Innovative Mitigation Solutions filed its initial application for 154 cubic feet per second from the Big Wood River in February 2012. Twenty-three protests have been filed with the department in response.
Tuthill said 154 cfs is the volume that can be handled by the originally anticipated diversion points at the Hiawatha and Baseline canals. The application has now replaced the Baseline Canal diversion point with a point at Walker Sand and Gravel south of Bellevue.
The initial application and the anticipated new applications are for year-round rights, though Tuthill said water will be available for such a junior water right only during spring and early summer and occasionally in other seasons following downpours.
He said his company’s plan is to allow the diverted water to seep into the aquifer, and to sign up groundwater users who could file a mitigation plan with the Department of Water Resources in the event of calls by more senior water-right holders. With such a plan, the department could allow the groundwater users to keep pumping from their wells until the recharged water had been used up.
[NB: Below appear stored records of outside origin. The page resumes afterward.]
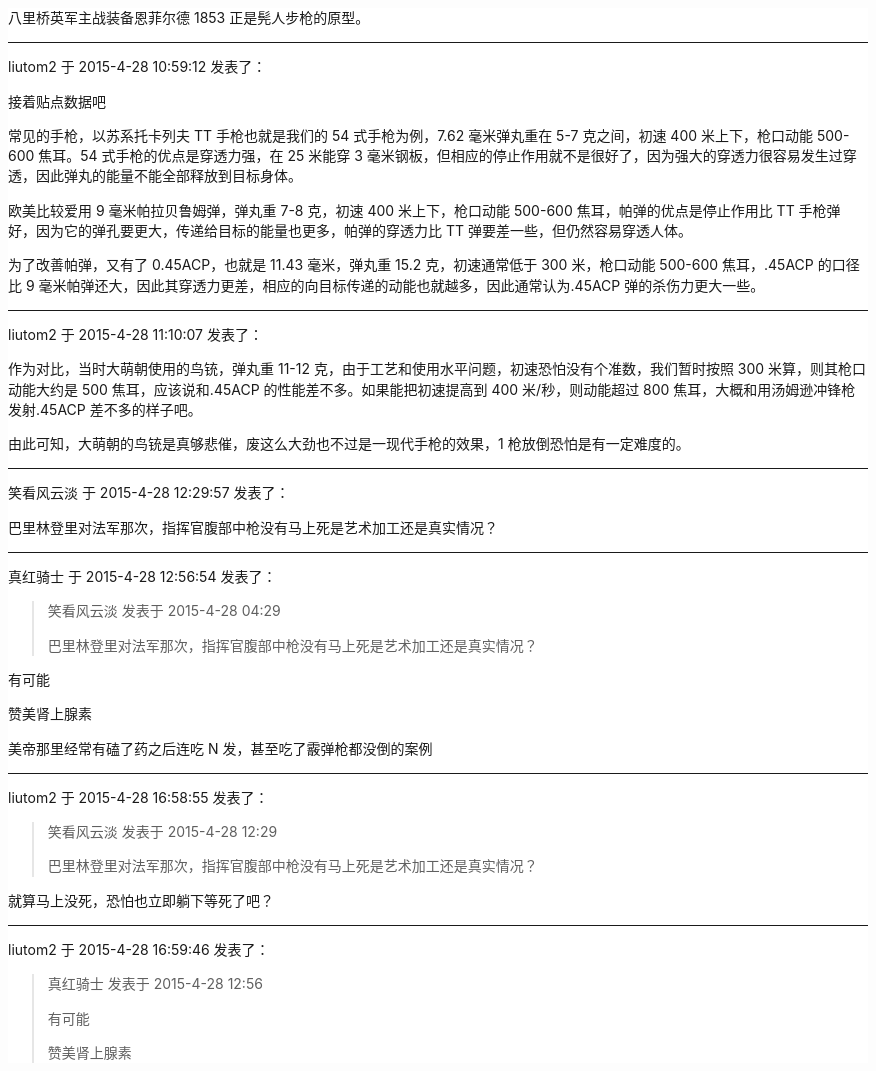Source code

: 八里桥英军主战装备恩菲尔德 1853 正是髡人步枪的原型。

---

liutom2 于 2015-4-28 10:59:12 发表了：

接着贴点数据吧

常见的手枪，以苏系托卡列夫 TT 手枪也就是我们的 54 式手枪为例，7.62 毫米弹丸重在 5-7 克之间，初速 400 米上下，枪口动能 500-600 焦耳。54 式手枪的优点是穿透力强，在 25 米能穿 3 毫米钢板，但相应的停止作用就不是很好了，因为强大的穿透力很容易发生过穿透，因此弹丸的能量不能全部释放到目标身体。

欧美比较爱用 9 毫米帕拉贝鲁姆弹，弹丸重 7-8 克，初速 400 米上下，枪口动能 500-600 焦耳，帕弹的优点是停止作用比 TT 手枪弹好，因为它的弹孔要更大，传递给目标的能量也更多，帕弹的穿透力比 TT 弹要差一些，但仍然容易穿透人体。

为了改善帕弹，又有了 0.45ACP，也就是 11.43 毫米，弹丸重 15.2 克，初速通常低于 300 米，枪口动能 500-600 焦耳，.45ACP 的口径比 9 毫米帕弹还大，因此其穿透力更差，相应的向目标传递的动能也就越多，因此通常认为.45ACP 弹的杀伤力更大一些。

---

liutom2 于 2015-4-28 11:10:07 发表了：

作为对比，当时大萌朝使用的鸟铳，弹丸重 11-12 克，由于工艺和使用水平问题，初速恐怕没有个准数，我们暂时按照 300 米算，则其枪口动能大约是 500 焦耳，应该说和.45ACP 的性能差不多。如果能把初速提高到 400 米/秒，则动能超过 800 焦耳，大概和用汤姆逊冲锋枪发射.45ACP 差不多的样子吧。

由此可知，大萌朝的鸟铳是真够悲催，废这么大劲也不过是一现代手枪的效果，1 枪放倒恐怕是有一定难度的。

---

笑看风云淡 于 2015-4-28 12:29:57 发表了：

巴里林登里对法军那次，指挥官腹部中枪没有马上死是艺术加工还是真实情况？

---

真红骑士 于 2015-4-28 12:56:54 发表了：

> 笑看风云淡 发表于 2015-4-28 04:29
>
> 巴里林登里对法军那次，指挥官腹部中枪没有马上死是艺术加工还是真实情况？

有可能

赞美肾上腺素

美帝那里经常有磕了药之后连吃 N 发，甚至吃了霰弹枪都没倒的案例

---

liutom2 于 2015-4-28 16:58:55 发表了：

> 笑看风云淡 发表于 2015-4-28 12:29
>
> 巴里林登里对法军那次，指挥官腹部中枪没有马上死是艺术加工还是真实情况？

就算马上没死，恐怕也立即躺下等死了吧？

---

liutom2 于 2015-4-28 16:59:46 发表了：

> 真红骑士 发表于 2015-4-28 12:56
>
> 有可能
>
> 赞美肾上腺素
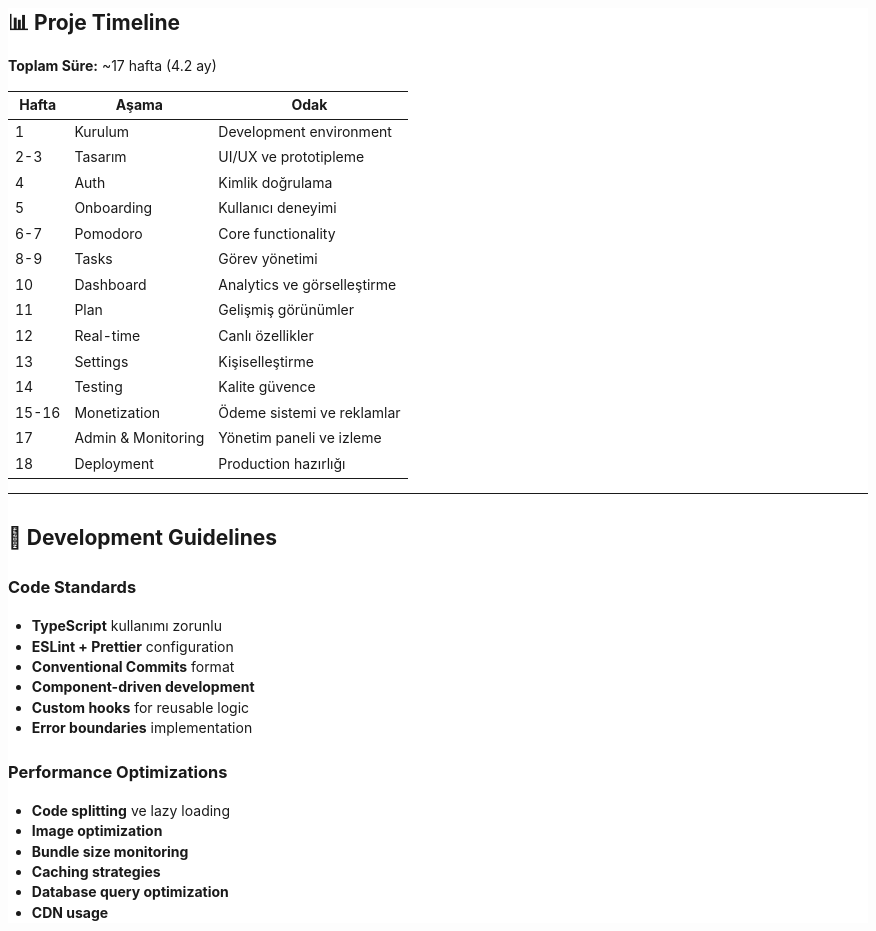 
## 📊 Proje Timeline

**Toplam Süre:** ~17 hafta (4.2 ay)

| Hafta | Aşama | Odak |
|-------|-------|------|
| 1 | Kurulum | Development environment |
| 2-3 | Tasarım | UI/UX ve prototipleme |
| 4 | Auth | Kimlik doğrulama |
| 5 | Onboarding | Kullanıcı deneyimi |
| 6-7 | Pomodoro | Core functionality |
| 8-9 | Tasks | Görev yönetimi |
| 10 | Dashboard | Analytics ve görselleştirme |
| 11 | Plan | Gelişmiş görünümler |
| 12 | Real-time | Canlı özellikler |
| 13 | Settings | Kişiselleştirme |
| 14 | Testing | Kalite güvence |
| 15-16 | Monetization | Ödeme sistemi ve reklamlar |
| 17 | Admin & Monitoring | Yönetim paneli ve izleme |
| 18 | Deployment | Production hazırlığı |

---

## 🔧 Development Guidelines

### Code Standards
- **TypeScript** kullanımı zorunlu
- **ESLint + Prettier** configuration
- **Conventional Commits** format
- **Component-driven development**
- **Custom hooks** for reusable logic
- **Error boundaries** implementation

### Performance Optimizations
- **Code splitting** ve lazy loading
- **Image optimization**
- **Bundle size monitoring**
- **Caching strategies**
- **Database query optimization**
- **CDN usage**
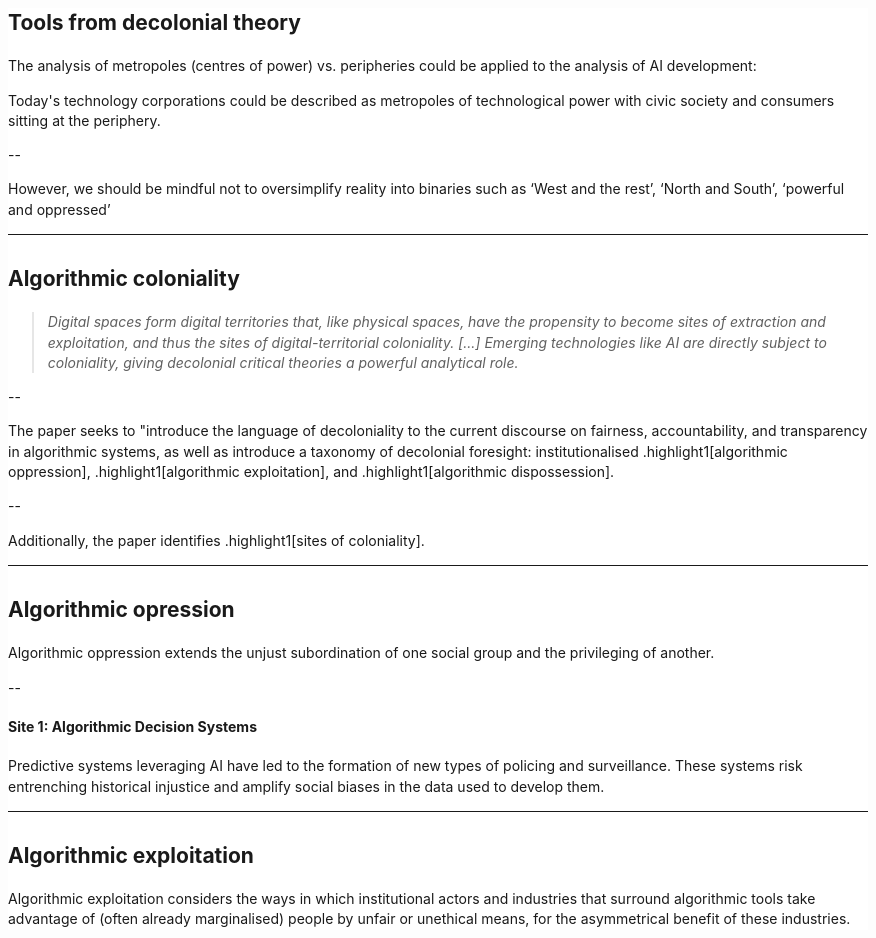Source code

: ## Tools from decolonial theory

The analysis of metropoles (centres of power) vs. peripheries could be applied to the analysis of AI development:

Today's technology corporations could be described as metropoles of technological power with civic society and consumers sitting at the periphery.

--

However, we should be mindful not to oversimplify reality into binaries such as ‘West and the rest’, ‘North and South’, ‘powerful and oppressed’

---

## Algorithmic coloniality

> _Digital spaces form digital territories that, like physical spaces, have the propensity to become sites of extraction and exploitation, and thus the sites of digital-territorial coloniality. [...] Emerging technologies like AI are directly subject to coloniality, giving decolonial critical theories a powerful analytical role._

--

The paper seeks to "introduce the language of decoloniality to the current discourse on fairness, accountability, and transparency in algorithmic systems, as well as introduce a taxonomy of decolonial foresight: institutionalised .highlight1[algorithmic oppression], .highlight1[algorithmic exploitation], and .highlight1[algorithmic dispossession].

--

Additionally, the paper identifies .highlight1[sites of coloniality].

---

## Algorithmic opression

Algorithmic oppression extends the unjust subordination of one social group and the privileging of another.

--

#### Site 1: Algorithmic Decision Systems

Predictive systems leveraging AI have led to the formation of new types of policing and surveillance. These systems risk entrenching historical injustice and amplify social biases in the data used to develop them.

---


## Algorithmic exploitation

Algorithmic exploitation considers the ways in which institutional actors and industries that surround algorithmic tools take advantage of (often already marginalised) people by unfair or unethical means, for the asymmetrical benefit of these industries.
Tuthill said his company would monitor that use with oversight from the department.
He said such a process has been used successfully in other states.
Tuthill acknowledged that under current arrangements, no water could be diverted from the Big Wood system during years when Magic Reservoir did not fill. However, he said his company is working on ways to mitigate the Big Wood Canal Co.’s water rights at the reservoir to allow some diversion to occur during those years.
He also said his company would be “mindful” of the 60 cfs instream flow right held by the state for conservation in the Big Wood River.
“We think this is the right thing to do for the valley,” he said.
The protestors disagree. Those filing protests include the Idaho Department of Fish and Game, the BLM, Idaho Rivers United, Idaho Power Co. and Trout Unlimited.
“… [O]ur present understanding of the proposed appropriation suggests it could have substantial adverse effects on the resident fisheries in the Big Wood River,” the Department of Fish and Game’s protest states.
The department expressed concern that less water in the river during high flows could result in less fish habitat and could inhibit the ability of rainbow trout to migrate upstream in the spring.
In a letter to the Department of Water Resources dated Nov. 25, Blaine County Commissioner Larry Schoen suggested that a basinwide groundwater district be formed as an alternative to mitigation efforts undertaken by a private company. The letter states that Innovative Mitigation Solutions’ plan would lead to “expensive conflict among water users vying for scarce, meager and questionable mitigation options, satisfying a minority intermittently (when these flows would be available), while leaving most groundwater users out in the cold.”
Tuthill said he supports formation of a groundwater district, but contended that the mitigation solutions needed are too complex for a district to handle.
Allen Merritt, the Department of Water Resources’ Southern Region director, said he will contact all of the protestors over the next couple of months to schedule a prehearing conference, which would be held before the formal hearing that will grant or deny the application.
“The pre-hearing conference would be to figure out where we are,” he said. “It’s to see if there’s the possibility of some kind of settlement of the issue.”